> [Exercise objective]
Put the lines below into a Markdown table with the columns "Row" and "Line," numbering each row and skipping blank lines. Leave out the picture lines.

> [Given data]
• • • •
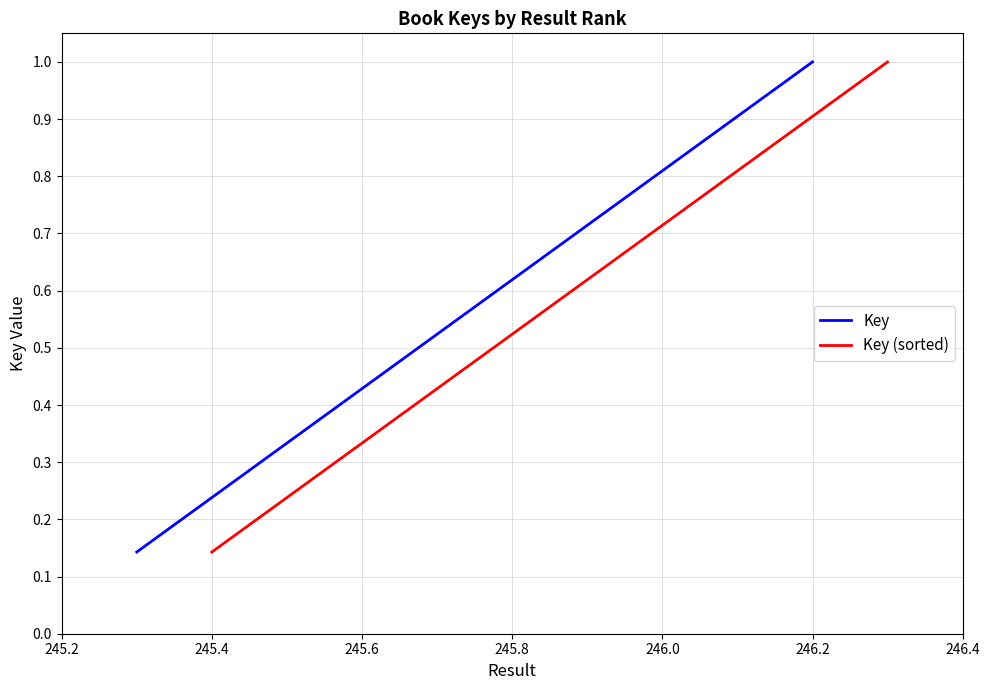

The Key series shows 1.0 at 246.2. True or false?

True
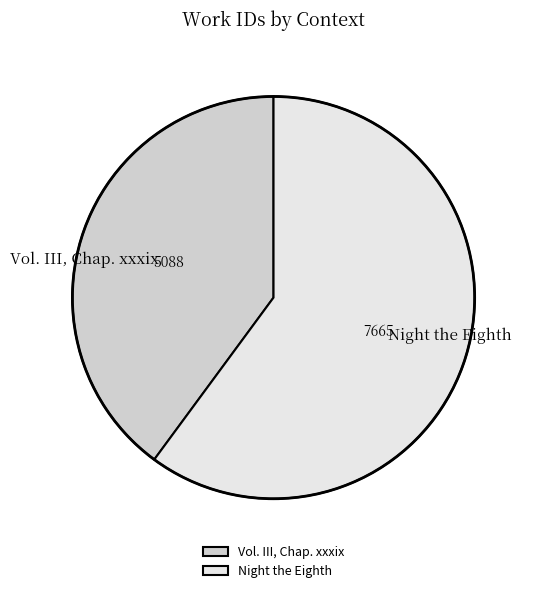

What is the smallest slice in the pie chart?

Vol. III, Chap. xxxix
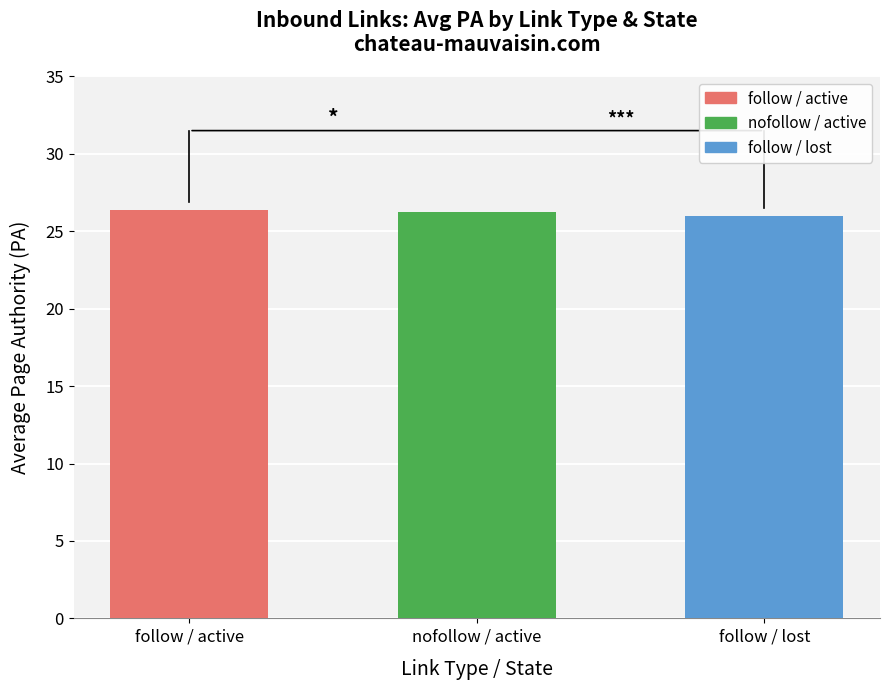

The chart shows a value of 46.7 at follow / active. True or false?

False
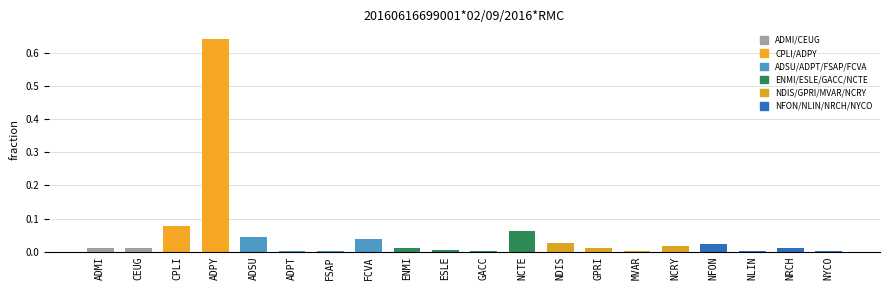

How many bars are there in total?

20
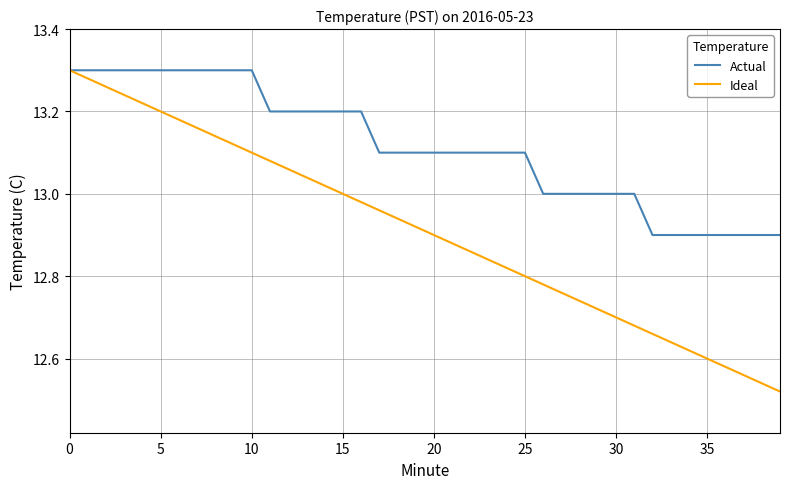

Which series has the largest range (max minus min)?

Ideal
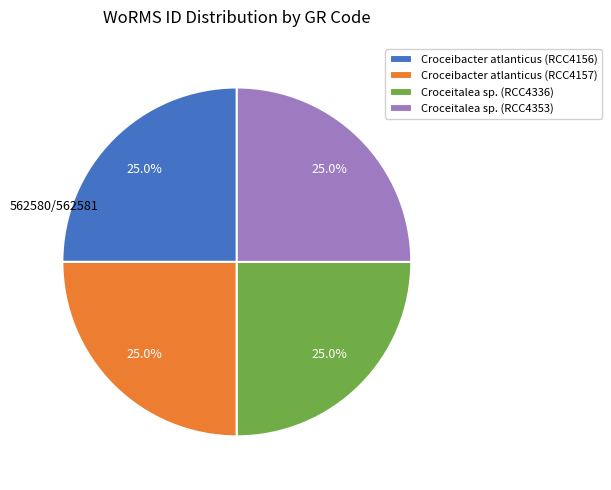

Count the number of slices in the pie.

4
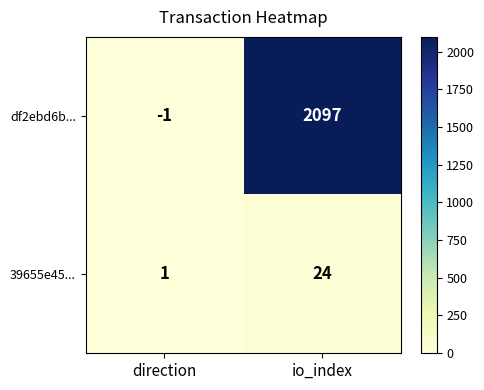

What is the difference between the highest and lowest values at io_index?

2073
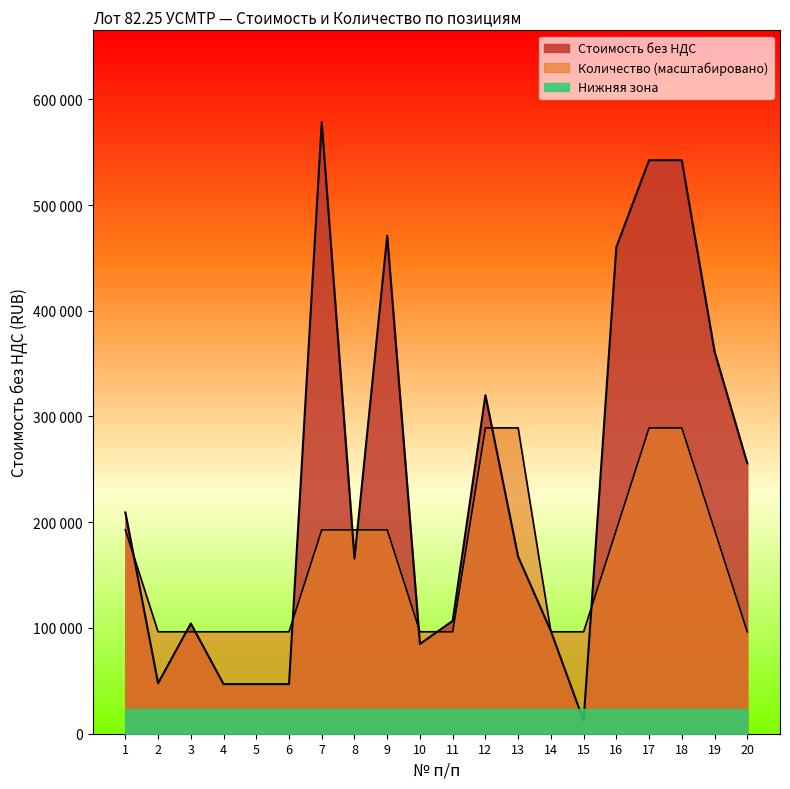

What is the sum of all Стоимость без НДС values?

4667720.2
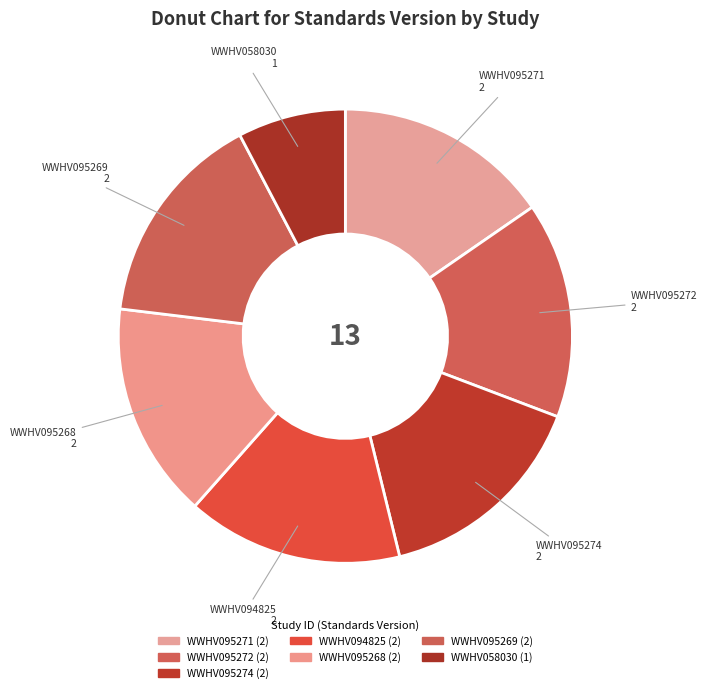

To the nearest percent, what is the average slice percentage?

14%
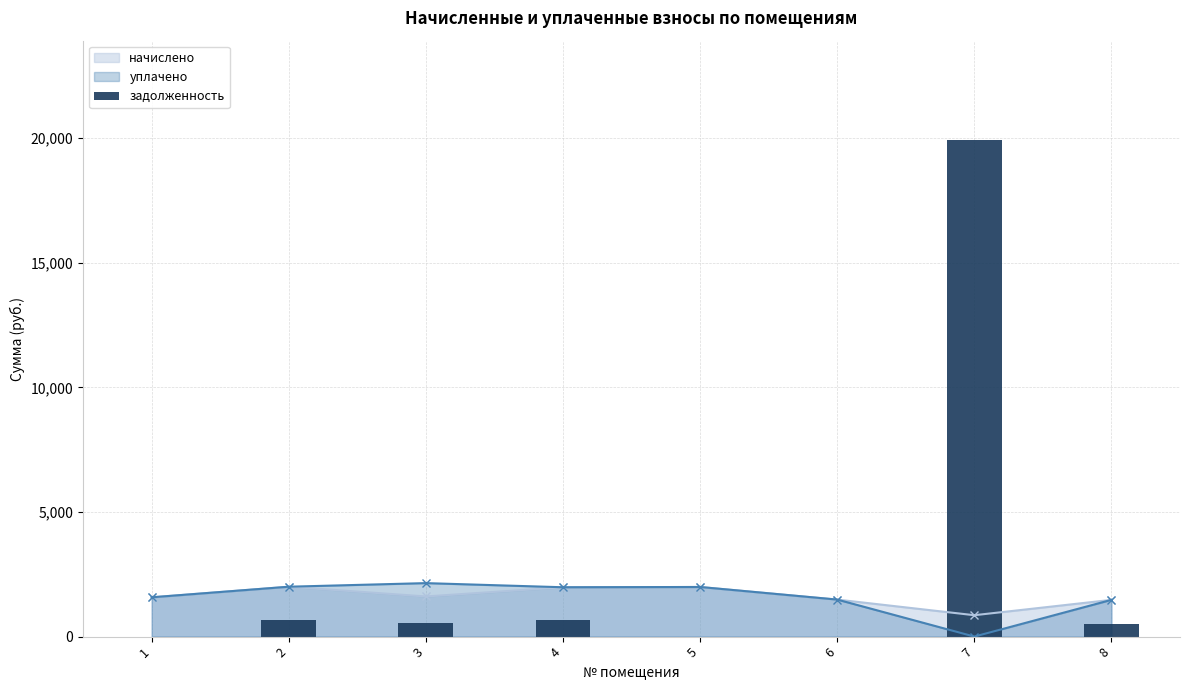

List the labels in order of value, largest first.

7, 2, 4, 3, 8, 1, 5, 6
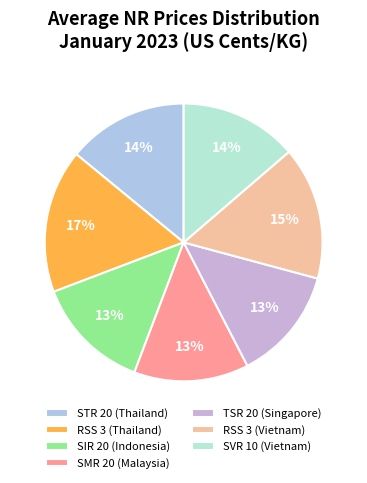

To the nearest percent, what is the combined percentage of RSS 3 (Vietnam) and RSS 3 (Thailand)?

32%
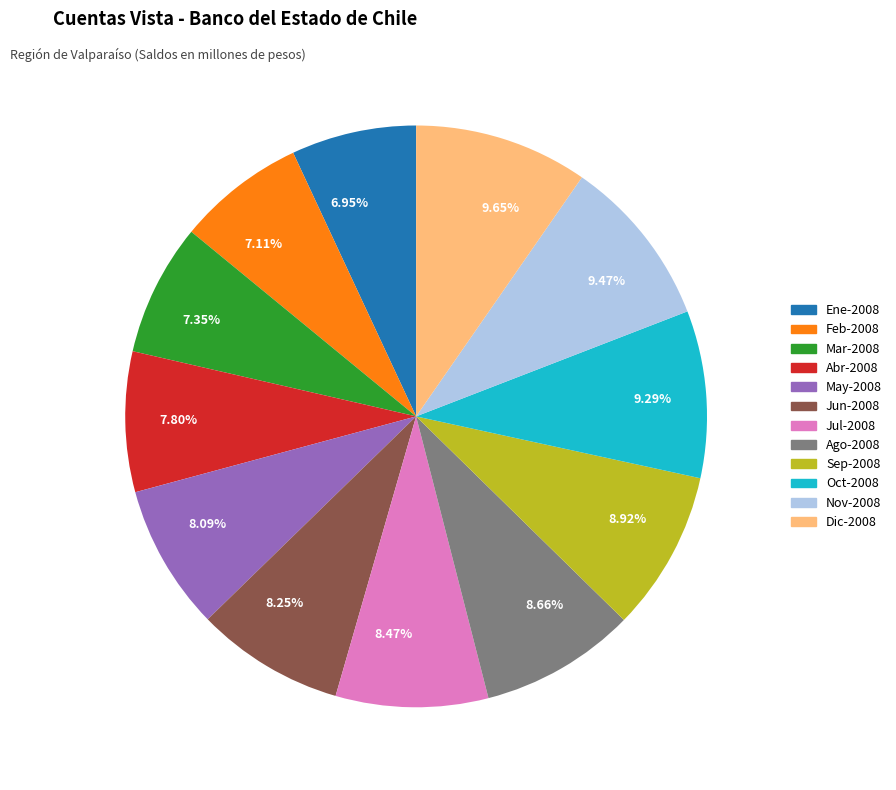

To the nearest percent, what portion does Sep-2008 represent?

9%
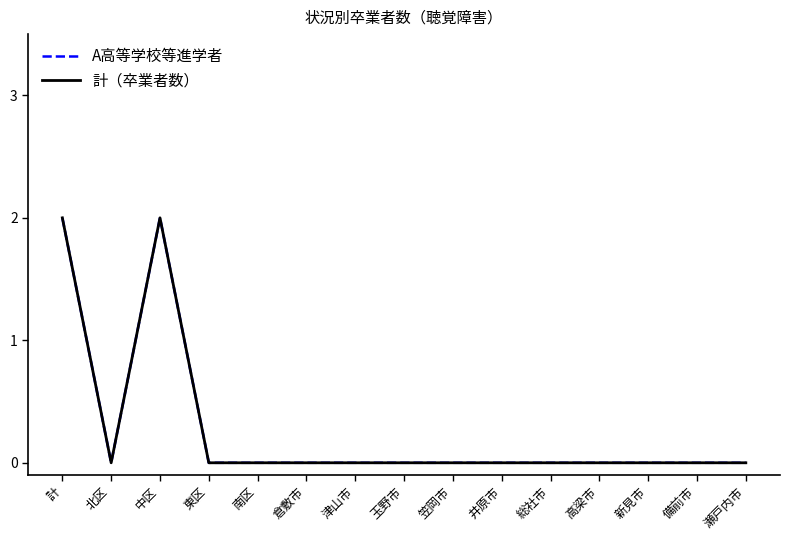

At which label is A高等学校等進学者 closest to 1?

計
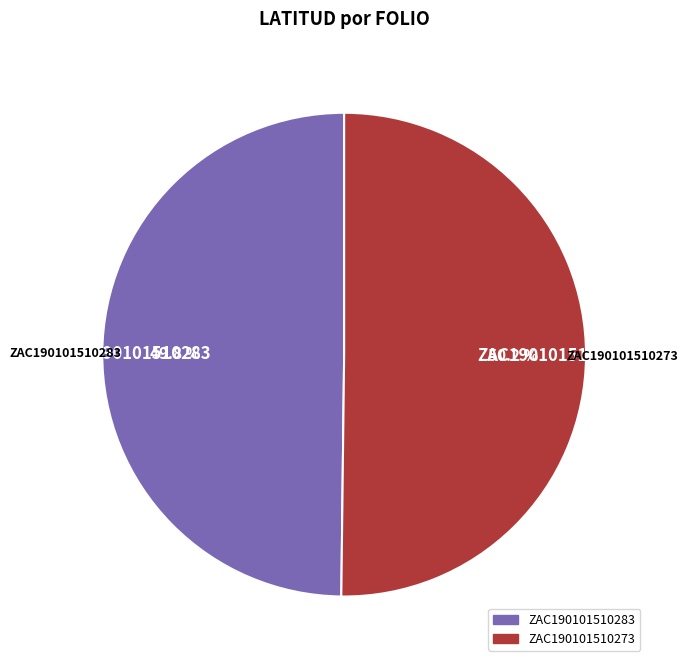

Is there a majority slice in this chart?

Yes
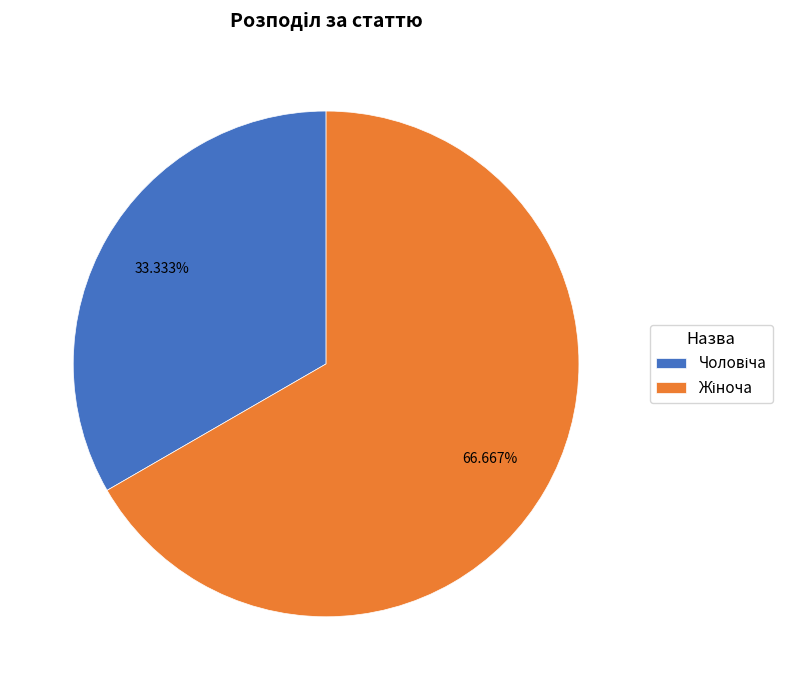

Is there any slice that represents more than half of the pie?

Yes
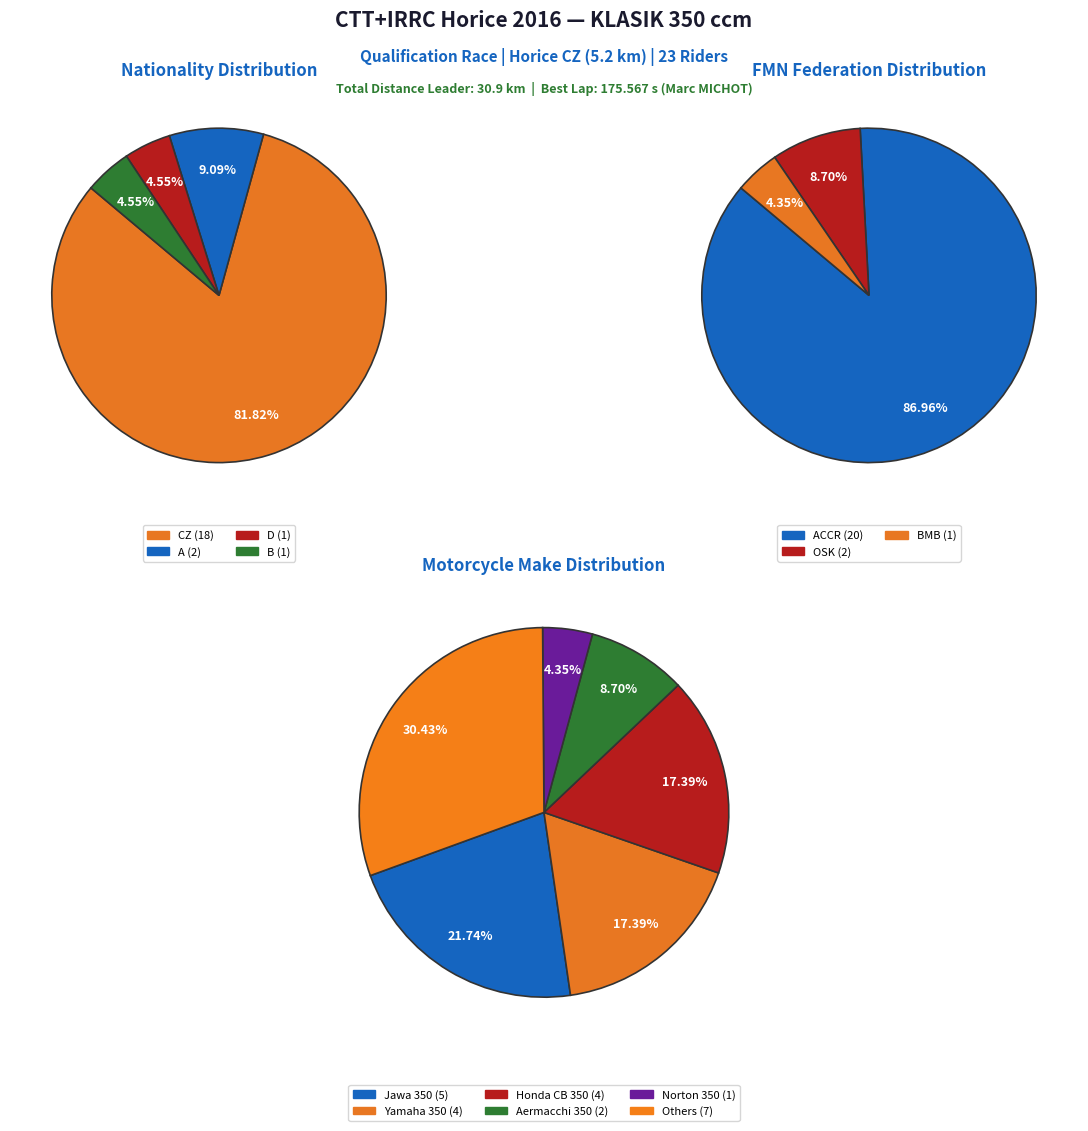

What is the ratio of the value at 3 to the value at 1?

0.5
• • • •
> [Exercise response]
| Row | Line |
|---|---|
| 1 | The Key series shows 1.0 at 246.2. True or false? |
| 2 | True |
| 3 | What is the smallest slice in the pie chart? |
| 4 | Vol. III, Chap. xxxix |
| 5 | The chart shows a value of 46.7 at follow / active. True or false? |
| 6 | False |
| 7 | How many bars are there in total? |
| 8 | 20 |
| 9 | Which series has the largest range (max minus min)? |
| 10 | Ideal |
| 11 | Count the number of slices in the pie. |
| 12 | 4 |
| 13 | What is the difference between the highest and lowest values at io_index? |
| 14 | 2073 |
| 15 | What is the sum of all Стоимость без НДС values? |
| 16 | 4667720.2 |
| 17 | To the nearest percent, what is the average slice percentage? |
| 18 | 14% |
| 19 | List the labels in order of value, largest first. |
| 20 | 7, 2, 4, 3, 8, 1, 5, 6 |
| 21 | To the nearest percent, what is the combined percentage of RSS 3 (Vietnam) and RSS 3 (Thailand)? |
| 22 | 32% |
| 23 | To the nearest percent, what portion does Sep-2008 represent? |
| 24 | 9% |
| 25 | At which label is A高等学校等進学者 closest to 1? |
| 26 | 計 |
| 27 | Is there a majority slice in this chart? |
| 28 | Yes |
| 29 | Is there any slice that represents more than half of the pie? |
| 30 | Yes |
| 31 | What is the ratio of the value at 3 to the value at 1? |
| 32 | 0.5 |